Arthur Tyde is an American software entrepreneur and private investigator based in San Francisco and SE Asia. He has been an advocate for Open Source software since founding the first Linux Users Group in the San Francisco / Silicon Valley Area. (BALUG).

Tyde graduated from Michigan State University with a BA in Telcommunications and Anthropology and was the author of many shoot-em-up style games for Atari consoles, the Commodore 64 and Texas Instruments TI-99/4A home computer systems. Following graduation he jumped freight trains covering most of North America and Canada with Steven 'Bo' Keeley[1], famous maverick hobo adventurer and speculator.

Tyde settled in San Francisco, California where he started his West Coast career as the Information Systems Director for the Law Offices of Melvin Belli in 1988. He was part of the team that worked on the landmark Exxon and Dow Corning lawsuits. Three years later he teamed up with Melvin Belli's chief investigator to start a boutique detective agency specializing in high tech competitive issues and due diligence for mergers and acquisitions.
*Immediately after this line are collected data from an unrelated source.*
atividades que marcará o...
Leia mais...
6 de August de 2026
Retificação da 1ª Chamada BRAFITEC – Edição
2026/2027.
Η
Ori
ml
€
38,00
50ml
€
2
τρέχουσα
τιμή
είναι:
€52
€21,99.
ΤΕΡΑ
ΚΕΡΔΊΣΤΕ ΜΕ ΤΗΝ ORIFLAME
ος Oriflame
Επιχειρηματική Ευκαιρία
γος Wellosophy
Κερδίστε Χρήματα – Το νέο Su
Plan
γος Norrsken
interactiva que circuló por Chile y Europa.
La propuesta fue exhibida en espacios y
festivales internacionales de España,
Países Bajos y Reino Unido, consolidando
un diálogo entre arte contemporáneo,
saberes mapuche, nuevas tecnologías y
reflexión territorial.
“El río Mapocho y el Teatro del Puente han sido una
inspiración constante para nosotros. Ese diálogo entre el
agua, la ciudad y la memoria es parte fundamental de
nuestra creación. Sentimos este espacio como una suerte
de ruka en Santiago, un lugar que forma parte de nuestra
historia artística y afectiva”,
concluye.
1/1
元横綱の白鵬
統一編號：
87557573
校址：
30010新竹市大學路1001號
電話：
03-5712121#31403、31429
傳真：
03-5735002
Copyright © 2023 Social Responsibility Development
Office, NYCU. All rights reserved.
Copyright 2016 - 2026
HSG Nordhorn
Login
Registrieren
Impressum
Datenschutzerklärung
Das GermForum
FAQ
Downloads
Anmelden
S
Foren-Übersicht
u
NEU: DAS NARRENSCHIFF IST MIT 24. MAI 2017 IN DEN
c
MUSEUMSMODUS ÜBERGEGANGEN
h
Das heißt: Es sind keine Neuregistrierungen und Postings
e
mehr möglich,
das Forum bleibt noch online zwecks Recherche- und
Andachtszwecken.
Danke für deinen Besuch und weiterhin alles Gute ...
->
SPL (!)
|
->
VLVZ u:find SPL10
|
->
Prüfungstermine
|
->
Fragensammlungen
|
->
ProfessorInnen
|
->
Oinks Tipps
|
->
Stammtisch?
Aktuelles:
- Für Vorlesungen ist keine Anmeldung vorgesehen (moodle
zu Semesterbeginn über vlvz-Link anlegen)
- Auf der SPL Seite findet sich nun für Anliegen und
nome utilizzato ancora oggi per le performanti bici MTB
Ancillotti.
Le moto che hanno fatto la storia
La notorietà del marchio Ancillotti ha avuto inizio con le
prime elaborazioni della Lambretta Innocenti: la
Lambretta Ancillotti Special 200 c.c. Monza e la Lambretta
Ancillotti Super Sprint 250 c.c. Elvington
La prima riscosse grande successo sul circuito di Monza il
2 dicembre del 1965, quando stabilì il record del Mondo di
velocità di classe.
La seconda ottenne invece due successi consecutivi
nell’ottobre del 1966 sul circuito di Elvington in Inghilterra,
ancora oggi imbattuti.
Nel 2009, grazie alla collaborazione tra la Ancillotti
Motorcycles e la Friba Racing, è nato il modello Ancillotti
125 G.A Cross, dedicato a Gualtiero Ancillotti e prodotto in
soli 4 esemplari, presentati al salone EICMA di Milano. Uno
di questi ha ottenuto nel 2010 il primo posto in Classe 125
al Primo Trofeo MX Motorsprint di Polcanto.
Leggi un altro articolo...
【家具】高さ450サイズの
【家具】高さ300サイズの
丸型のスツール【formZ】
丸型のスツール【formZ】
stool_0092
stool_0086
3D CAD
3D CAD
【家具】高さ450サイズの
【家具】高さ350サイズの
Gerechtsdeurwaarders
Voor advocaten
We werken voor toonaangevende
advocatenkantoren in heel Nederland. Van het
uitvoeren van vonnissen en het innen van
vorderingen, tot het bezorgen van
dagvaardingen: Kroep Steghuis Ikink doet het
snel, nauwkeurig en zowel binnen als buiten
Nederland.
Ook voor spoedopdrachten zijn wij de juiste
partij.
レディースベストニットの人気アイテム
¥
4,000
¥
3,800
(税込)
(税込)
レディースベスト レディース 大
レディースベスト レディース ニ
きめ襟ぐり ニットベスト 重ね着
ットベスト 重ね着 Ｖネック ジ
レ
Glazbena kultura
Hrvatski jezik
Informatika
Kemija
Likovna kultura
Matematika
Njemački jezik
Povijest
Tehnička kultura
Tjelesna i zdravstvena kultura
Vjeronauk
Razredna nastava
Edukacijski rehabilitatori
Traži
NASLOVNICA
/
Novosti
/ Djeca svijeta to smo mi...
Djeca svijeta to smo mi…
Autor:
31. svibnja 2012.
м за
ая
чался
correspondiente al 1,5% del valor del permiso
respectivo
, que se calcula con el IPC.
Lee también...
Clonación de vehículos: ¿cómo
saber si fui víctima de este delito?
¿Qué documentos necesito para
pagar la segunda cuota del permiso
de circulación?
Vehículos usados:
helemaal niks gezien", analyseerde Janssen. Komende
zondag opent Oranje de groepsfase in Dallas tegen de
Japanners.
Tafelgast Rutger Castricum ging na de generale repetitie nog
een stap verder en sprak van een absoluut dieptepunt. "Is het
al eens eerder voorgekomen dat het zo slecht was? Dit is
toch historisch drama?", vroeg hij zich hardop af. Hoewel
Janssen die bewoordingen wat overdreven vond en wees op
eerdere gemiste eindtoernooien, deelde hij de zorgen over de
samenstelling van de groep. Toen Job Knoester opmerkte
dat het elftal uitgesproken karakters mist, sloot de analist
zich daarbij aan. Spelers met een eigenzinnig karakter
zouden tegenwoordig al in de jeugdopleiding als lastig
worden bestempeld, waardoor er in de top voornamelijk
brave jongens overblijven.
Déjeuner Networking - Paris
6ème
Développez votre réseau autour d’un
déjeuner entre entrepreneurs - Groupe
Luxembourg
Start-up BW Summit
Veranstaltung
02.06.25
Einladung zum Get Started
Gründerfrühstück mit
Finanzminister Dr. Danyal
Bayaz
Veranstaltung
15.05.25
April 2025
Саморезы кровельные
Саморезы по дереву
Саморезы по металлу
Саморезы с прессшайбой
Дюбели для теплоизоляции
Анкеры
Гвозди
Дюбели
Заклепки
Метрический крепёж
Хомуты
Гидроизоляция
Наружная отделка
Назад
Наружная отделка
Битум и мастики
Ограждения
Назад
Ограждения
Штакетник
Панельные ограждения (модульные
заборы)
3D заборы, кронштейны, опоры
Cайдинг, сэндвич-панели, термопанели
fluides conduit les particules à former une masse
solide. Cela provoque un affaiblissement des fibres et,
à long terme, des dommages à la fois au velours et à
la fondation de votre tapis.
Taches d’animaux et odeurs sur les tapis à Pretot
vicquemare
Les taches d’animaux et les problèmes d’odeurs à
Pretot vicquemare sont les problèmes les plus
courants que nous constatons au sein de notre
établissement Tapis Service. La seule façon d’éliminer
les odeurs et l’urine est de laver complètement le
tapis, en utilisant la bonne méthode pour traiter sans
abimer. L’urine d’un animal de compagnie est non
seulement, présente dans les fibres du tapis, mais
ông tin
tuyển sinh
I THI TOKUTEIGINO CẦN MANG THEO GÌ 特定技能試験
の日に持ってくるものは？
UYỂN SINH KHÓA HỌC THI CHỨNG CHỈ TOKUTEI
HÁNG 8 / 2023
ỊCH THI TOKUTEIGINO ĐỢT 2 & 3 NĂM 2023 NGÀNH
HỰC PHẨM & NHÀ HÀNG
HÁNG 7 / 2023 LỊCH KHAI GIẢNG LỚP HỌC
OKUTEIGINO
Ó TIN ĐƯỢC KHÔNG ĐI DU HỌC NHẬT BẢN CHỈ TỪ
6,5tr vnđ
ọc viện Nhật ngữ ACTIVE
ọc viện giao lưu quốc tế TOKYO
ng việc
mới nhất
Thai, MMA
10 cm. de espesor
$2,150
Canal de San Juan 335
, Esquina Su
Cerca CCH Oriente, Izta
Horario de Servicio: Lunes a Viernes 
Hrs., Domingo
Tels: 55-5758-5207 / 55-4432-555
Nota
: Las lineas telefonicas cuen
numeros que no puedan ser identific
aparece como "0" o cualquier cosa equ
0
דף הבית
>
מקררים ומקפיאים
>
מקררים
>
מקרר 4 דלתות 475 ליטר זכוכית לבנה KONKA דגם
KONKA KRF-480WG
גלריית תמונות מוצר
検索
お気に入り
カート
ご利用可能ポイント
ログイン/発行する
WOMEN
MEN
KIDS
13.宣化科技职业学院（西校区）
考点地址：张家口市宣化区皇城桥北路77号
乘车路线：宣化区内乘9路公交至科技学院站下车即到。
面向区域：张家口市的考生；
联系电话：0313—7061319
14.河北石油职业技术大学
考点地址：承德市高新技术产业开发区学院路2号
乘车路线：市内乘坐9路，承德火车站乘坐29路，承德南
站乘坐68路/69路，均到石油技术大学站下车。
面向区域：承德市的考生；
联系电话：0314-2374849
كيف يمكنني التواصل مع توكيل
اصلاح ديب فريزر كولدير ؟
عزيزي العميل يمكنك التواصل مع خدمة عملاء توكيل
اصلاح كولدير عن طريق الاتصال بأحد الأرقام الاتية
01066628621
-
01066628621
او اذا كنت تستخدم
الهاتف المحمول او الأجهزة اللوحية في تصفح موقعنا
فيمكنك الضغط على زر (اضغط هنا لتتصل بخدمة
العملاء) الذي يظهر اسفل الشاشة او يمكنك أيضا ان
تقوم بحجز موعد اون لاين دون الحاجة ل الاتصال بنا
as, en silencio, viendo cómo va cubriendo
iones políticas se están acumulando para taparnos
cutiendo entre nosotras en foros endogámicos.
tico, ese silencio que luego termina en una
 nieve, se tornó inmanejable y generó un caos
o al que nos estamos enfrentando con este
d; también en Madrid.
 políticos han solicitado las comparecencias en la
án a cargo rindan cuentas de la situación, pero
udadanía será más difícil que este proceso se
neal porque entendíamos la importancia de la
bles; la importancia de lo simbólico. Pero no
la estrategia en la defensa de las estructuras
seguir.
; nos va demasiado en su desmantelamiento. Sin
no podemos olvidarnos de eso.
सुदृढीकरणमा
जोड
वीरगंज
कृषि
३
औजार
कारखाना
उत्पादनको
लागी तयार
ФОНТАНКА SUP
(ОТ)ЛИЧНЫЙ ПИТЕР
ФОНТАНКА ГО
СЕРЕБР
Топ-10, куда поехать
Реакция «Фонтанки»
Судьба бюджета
Tyde had a significant impact on the computing industry as the original CEO and co-founder of Linuxcare where he recruited some of the most talented developers in Open Source software. Linuxcare was the first company to offer commercial / enterprise class support for Linux and Open Source software and supported 21 different Linux distributions on nine hardware architectures. Linuxcare held the Dell support contract for Red Hat Linux for many years, negotiating a deal with Dell that effectively substituted the Windows license SKU for a support contract with Linuxcare. In addition, Tyde is credited, through Linuxcare, as the founding sponsor of the Linux Professional Institute, the Free Standards Group, and one of the first platinum members of the OSDL (now the Linux Foundation). Linuxcare was intended to become publicly traded in 2001, led by Credit Suisse First Boston, but market circumstances and the termination of the companies CEO ultimately ended its ambition to go public.

Tyde lectures on Linux in the enterprise, computer security, privacy issues, and building startup companies.